=== Source passage ===
Google Street View Helps Visualize Cool Summer Attractions

summer
As summer blazes on, travelers are looking for cool places to go. A quick escape from summer heat to a water park, beach or lake might be just what they have in mind too. But how about a look first? Google Street View can give us a panoramic view from positions along many streets in the world, including some major summer attractions.

A little warm where you are today? Click on one of these featured attractions for a taste of coolness and summer fun ahead.

Adventure Island is a water park located northeast of Tampa, Florida, across the street from Busch Gardens Tampa Bay, featuring 30 acres of water rides, dining and other attractions.

Discovery Cove is a theme park in Greater Orlando, Florida. Guests can interact with a variety of marine animals, most notably bottlenose dolphins. The park is located adjacent to sister parks SeaWorld Orlando and Aquatica. In addition to swimming with dolphins, Discovery Cove guests can interact with exotic birds, tropical fish, rays and land mammals.
===
### Task to carry out
In the summer attractions article, how many acres does Adventure Island cover with its water rides, dining and other attractions?
=== Data provided ===
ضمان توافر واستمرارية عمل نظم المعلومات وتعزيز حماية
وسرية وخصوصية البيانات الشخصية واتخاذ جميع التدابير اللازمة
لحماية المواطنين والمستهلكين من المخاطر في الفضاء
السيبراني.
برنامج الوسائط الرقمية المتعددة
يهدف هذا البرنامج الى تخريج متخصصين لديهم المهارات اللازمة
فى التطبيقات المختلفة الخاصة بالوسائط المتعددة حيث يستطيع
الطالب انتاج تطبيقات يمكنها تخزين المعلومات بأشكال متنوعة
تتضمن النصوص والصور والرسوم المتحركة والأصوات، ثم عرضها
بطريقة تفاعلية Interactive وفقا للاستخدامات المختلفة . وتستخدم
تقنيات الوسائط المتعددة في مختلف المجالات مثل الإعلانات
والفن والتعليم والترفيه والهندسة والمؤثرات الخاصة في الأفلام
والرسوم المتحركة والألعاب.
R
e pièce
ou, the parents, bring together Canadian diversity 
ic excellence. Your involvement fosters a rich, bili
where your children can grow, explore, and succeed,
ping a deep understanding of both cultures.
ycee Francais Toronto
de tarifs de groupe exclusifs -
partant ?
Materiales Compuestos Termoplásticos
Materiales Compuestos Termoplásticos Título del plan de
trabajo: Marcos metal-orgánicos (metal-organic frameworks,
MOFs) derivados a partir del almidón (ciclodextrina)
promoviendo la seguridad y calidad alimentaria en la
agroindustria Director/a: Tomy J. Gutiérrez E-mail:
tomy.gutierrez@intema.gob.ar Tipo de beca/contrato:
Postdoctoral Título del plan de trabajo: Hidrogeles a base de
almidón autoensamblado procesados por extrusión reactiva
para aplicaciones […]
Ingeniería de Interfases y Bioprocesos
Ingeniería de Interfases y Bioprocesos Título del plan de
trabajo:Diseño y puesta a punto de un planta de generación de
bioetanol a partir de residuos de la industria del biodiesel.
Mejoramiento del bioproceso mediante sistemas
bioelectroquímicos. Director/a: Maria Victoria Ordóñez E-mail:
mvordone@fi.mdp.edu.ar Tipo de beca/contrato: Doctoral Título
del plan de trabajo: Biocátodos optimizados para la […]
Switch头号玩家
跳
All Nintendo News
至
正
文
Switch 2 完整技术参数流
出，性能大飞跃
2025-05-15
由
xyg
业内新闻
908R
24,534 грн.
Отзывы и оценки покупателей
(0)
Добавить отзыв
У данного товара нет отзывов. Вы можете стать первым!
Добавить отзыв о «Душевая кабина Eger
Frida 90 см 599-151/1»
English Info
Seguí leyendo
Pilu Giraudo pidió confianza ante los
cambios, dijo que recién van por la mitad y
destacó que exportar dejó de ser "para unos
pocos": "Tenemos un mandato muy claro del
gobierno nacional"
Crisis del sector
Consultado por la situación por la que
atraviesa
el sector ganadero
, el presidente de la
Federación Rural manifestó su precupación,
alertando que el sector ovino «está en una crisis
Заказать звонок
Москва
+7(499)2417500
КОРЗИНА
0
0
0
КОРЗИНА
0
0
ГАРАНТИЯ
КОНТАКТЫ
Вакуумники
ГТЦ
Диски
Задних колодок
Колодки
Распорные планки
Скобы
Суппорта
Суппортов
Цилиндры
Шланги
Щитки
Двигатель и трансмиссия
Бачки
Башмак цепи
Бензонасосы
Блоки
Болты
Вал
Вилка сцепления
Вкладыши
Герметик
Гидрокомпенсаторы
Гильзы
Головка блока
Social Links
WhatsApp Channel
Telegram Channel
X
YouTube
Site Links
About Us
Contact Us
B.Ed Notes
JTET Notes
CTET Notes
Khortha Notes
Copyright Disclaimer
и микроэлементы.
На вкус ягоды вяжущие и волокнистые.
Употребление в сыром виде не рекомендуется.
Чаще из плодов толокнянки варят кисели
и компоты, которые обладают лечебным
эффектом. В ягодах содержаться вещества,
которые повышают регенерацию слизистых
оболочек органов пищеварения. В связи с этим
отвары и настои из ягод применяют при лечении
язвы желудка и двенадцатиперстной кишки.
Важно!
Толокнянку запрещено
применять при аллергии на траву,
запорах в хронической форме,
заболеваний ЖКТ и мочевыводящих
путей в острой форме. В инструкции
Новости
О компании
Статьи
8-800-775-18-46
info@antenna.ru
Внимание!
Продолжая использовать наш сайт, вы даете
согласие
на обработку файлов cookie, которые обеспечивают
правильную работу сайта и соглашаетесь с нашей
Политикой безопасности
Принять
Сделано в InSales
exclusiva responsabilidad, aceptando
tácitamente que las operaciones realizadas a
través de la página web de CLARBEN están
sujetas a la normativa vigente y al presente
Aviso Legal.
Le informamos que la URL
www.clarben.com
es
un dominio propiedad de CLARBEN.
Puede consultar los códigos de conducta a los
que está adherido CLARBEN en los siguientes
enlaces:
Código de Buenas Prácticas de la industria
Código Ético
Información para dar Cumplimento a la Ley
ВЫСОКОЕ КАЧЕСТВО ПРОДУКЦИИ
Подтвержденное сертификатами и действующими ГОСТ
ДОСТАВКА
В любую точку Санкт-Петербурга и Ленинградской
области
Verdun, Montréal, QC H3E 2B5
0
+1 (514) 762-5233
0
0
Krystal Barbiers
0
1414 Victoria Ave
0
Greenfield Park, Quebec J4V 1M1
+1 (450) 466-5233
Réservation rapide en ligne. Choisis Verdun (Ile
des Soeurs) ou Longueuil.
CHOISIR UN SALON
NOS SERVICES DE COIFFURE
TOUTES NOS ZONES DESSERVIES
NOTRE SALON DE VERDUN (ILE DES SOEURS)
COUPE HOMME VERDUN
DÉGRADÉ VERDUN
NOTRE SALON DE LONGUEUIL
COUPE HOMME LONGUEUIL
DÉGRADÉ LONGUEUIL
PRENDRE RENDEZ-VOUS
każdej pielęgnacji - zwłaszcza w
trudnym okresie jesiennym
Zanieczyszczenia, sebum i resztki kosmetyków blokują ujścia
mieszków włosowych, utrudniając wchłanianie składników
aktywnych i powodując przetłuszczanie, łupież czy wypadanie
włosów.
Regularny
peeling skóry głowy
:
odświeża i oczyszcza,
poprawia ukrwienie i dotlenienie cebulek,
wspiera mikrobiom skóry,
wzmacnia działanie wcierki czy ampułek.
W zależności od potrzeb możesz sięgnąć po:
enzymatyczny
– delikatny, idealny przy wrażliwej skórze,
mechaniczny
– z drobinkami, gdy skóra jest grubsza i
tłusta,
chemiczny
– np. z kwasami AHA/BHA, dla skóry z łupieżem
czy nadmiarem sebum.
===
### Final answer
30 acres